For this reason, it is unsurprising that Mueller would not designate Trump a “target” at this time. In most cases, a “target” designation would only be earned as an investigation winds down, and people who were previously considered “subjects” are converted to “targets” as prosecutors amass and assess the evidence against them, and prepare to indict them.

But the difficulty in assessing the report that the president is a “subject” of the investigation is that the definition and interpretation of “subject” in practice are too broad to have any real meaning. A “subject” who is closer to the “target” end of the wide spectrum is in very real jeopardy. But a subject who is closer to the benign “witness” end of the spectrum has little likelihood (at least at the time of the designation) of being prosecuted. The Post report furnishes no information about where on this spectrum the president currently falls, and so precludes an informed judgment about the significance of a mere “subject” status, without more.

That is not to say that informed guesses cannot be made from publicly available information.
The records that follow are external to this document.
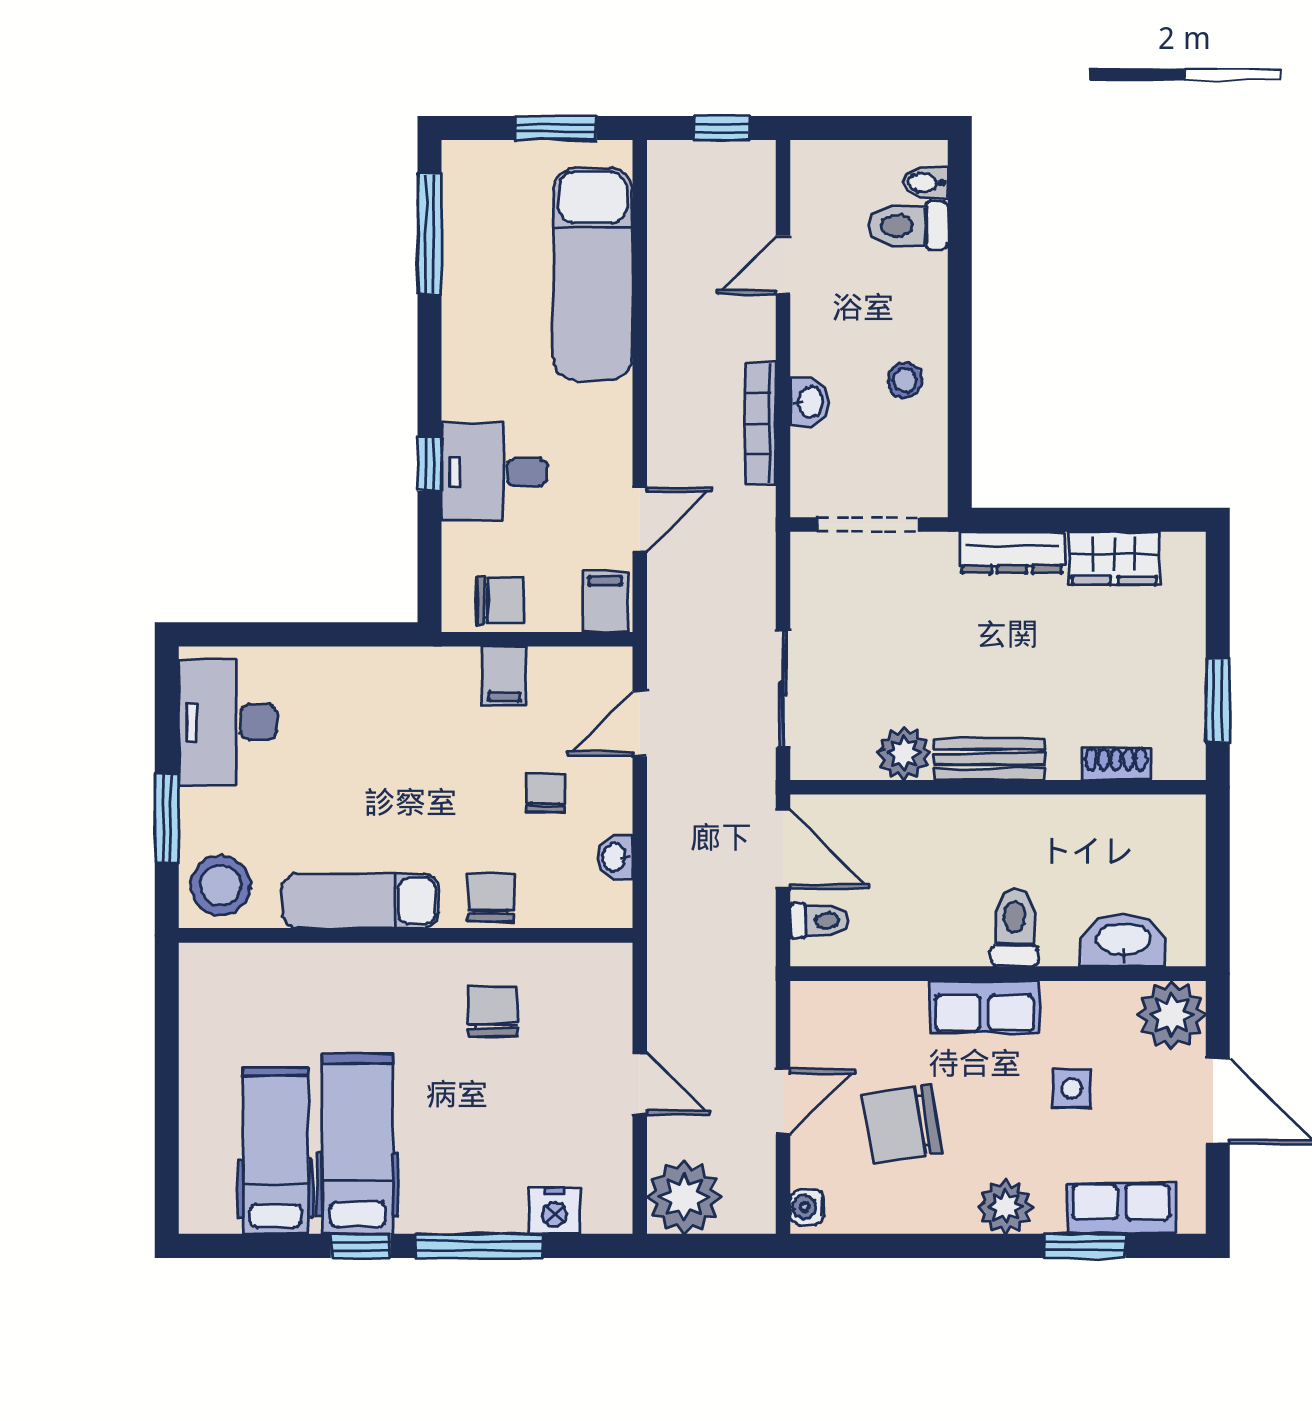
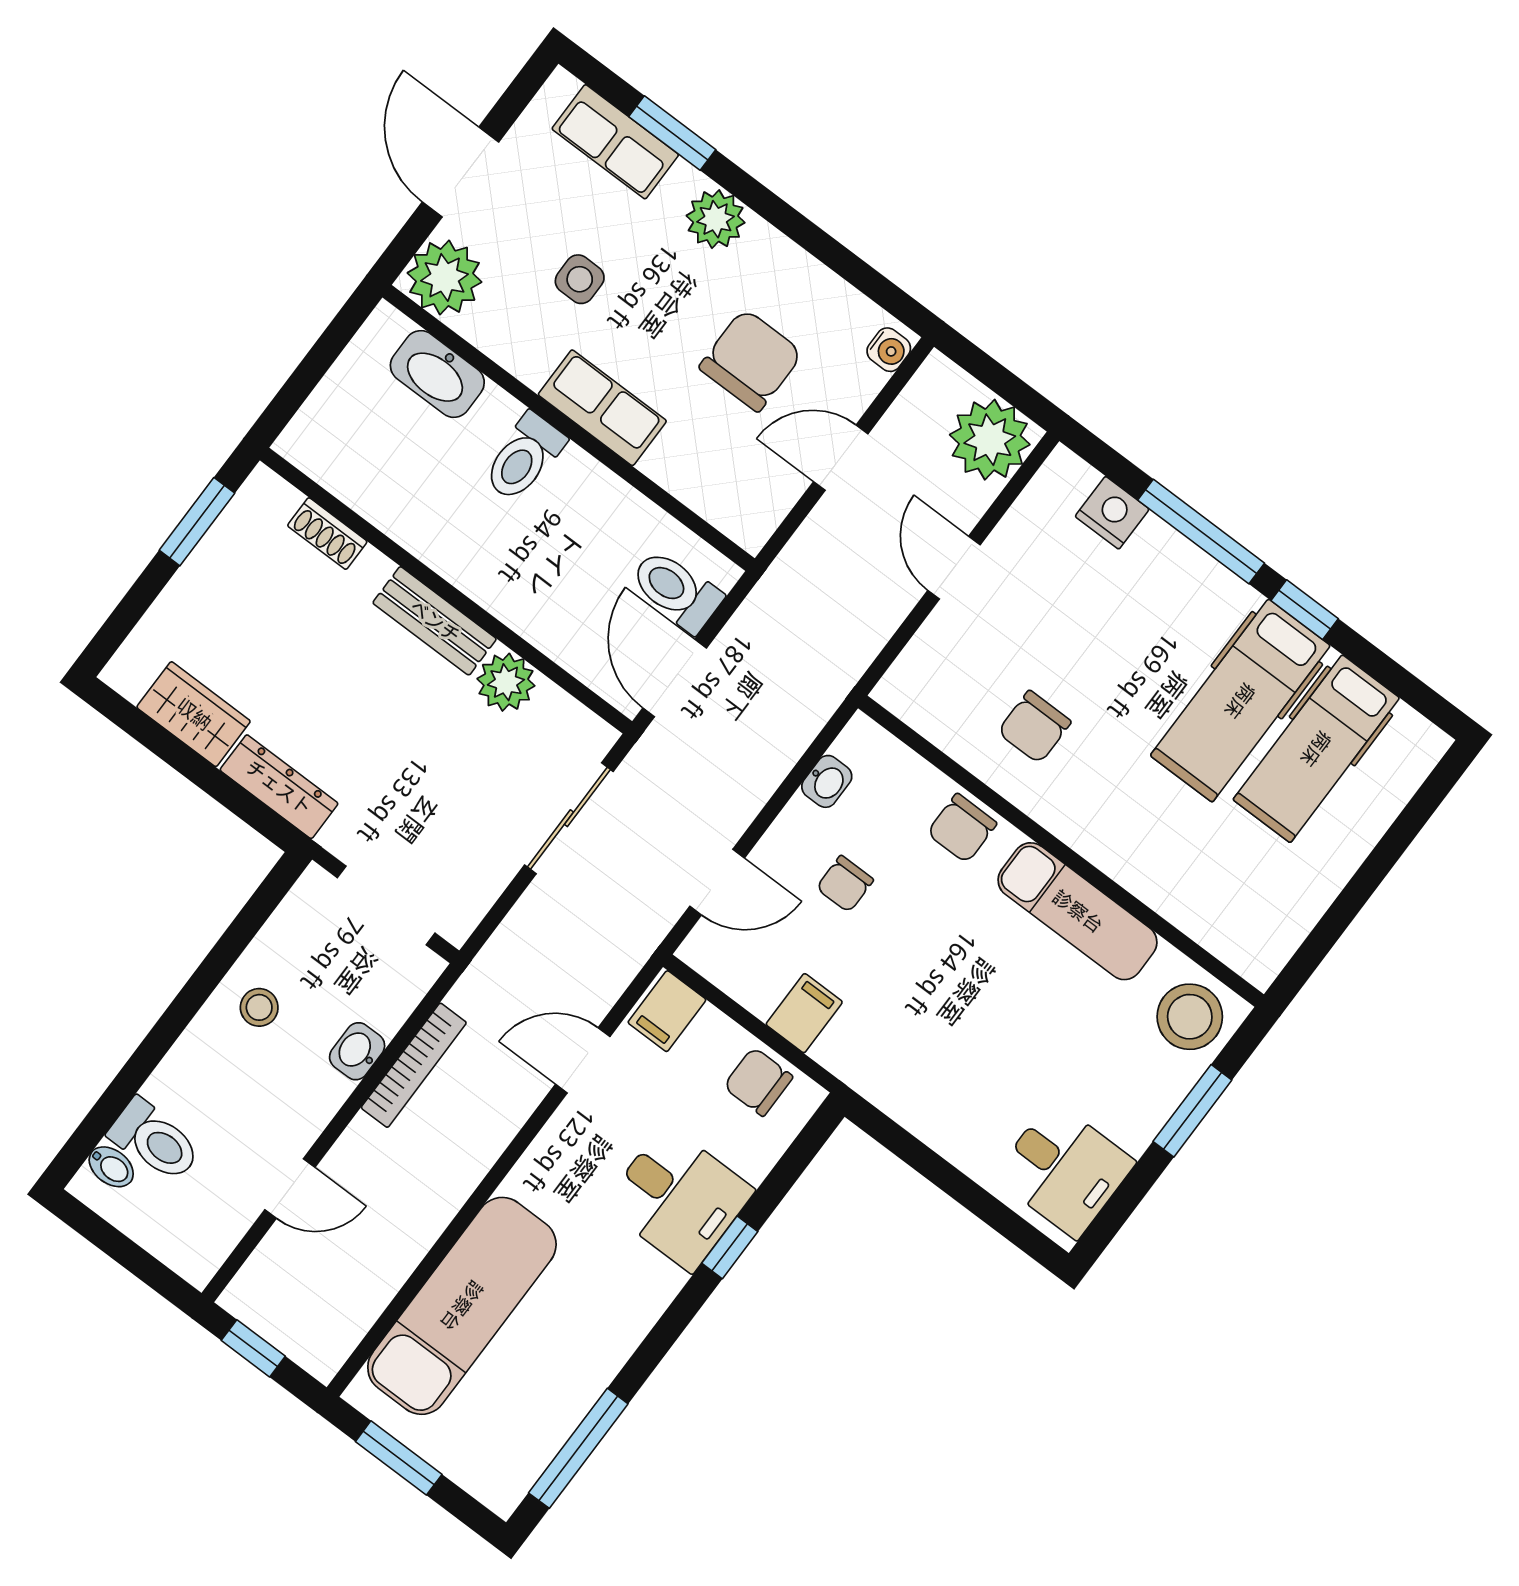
desk: (228, 722) -> (1064, 1169), width x0.73
toilet: (819, 921) -> (676, 590), width x1.37, depth x1.39
chair: (902, 1123) -> (751, 360), turned -81

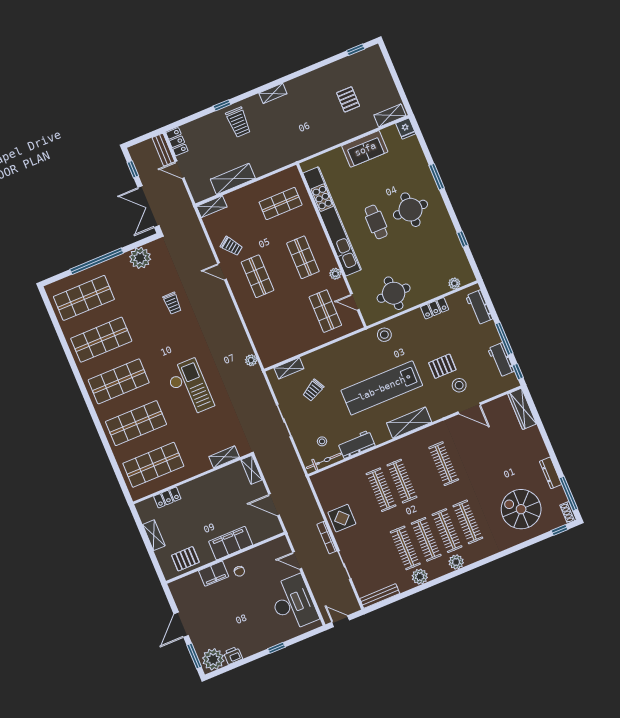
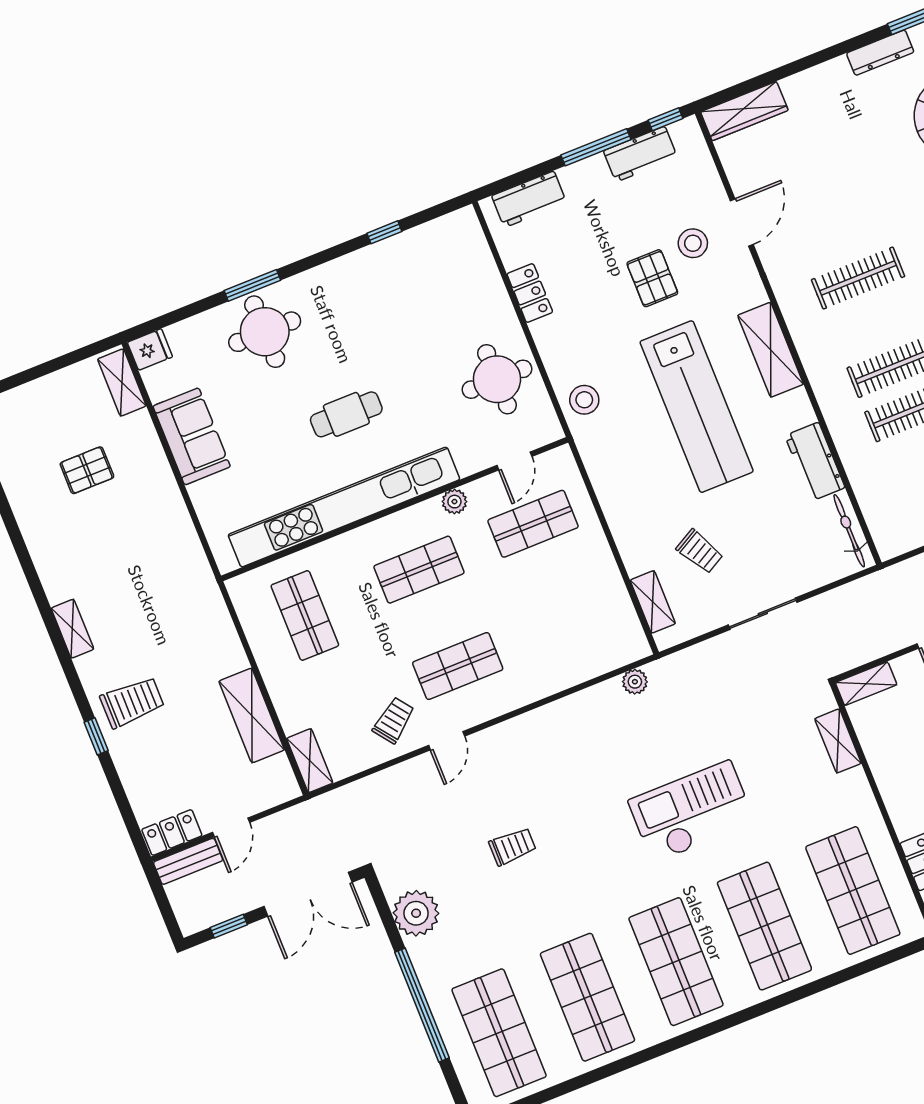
round table: (410, 210) -> (265, 332), moved
plant: (454, 283) -> (478, 251), removed
stool: (322, 441) -> (808, 534), removed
It is clear that Mueller and his team are actively investigating conduct and events that could seriously implicate the president. The involvement of three of his top campaign aides in the infamous “Trump Tower meeting” in June 2016, with Russians having government links who had offered negative information about Hillary Clinton, clearly puts his son, son-in-law, and campaign manager (who has been indicted for unrelated financial crimes) in the crosshairs of the collusion investigation. And it imperils the president if he knew about it before-the-fact.


Public reporting appears to demonstrate that the president was well aware of the meeting at least after the fact, as he actively participated in the preparation of a statement onboard Air Force One to mislead the public that the meeting concerned adoption of Russian children rather than negative information about his campaign foe. This and other publicly available information about the firing of James Comey after he would not agree to end the investigation of former National Security Adviser Michael Flynn shows that the Mueller team is actively investigating the president for obstruction of justice. But how far along the “subject” spectrum this investigation has placed the president is the great unknown.

What we do know for certain is that we know far less than Mueller and his team. When he told Trump’s lawyers that their client was a subject but not a target of the investigation, the famously tight-lipped Mueller intended to convey only the sparsest of information to them. And he succeeded.


Bruce A. Singal co-chairs the litigation department at Barrett & Singal in Boston. He is a former assistant US attorney.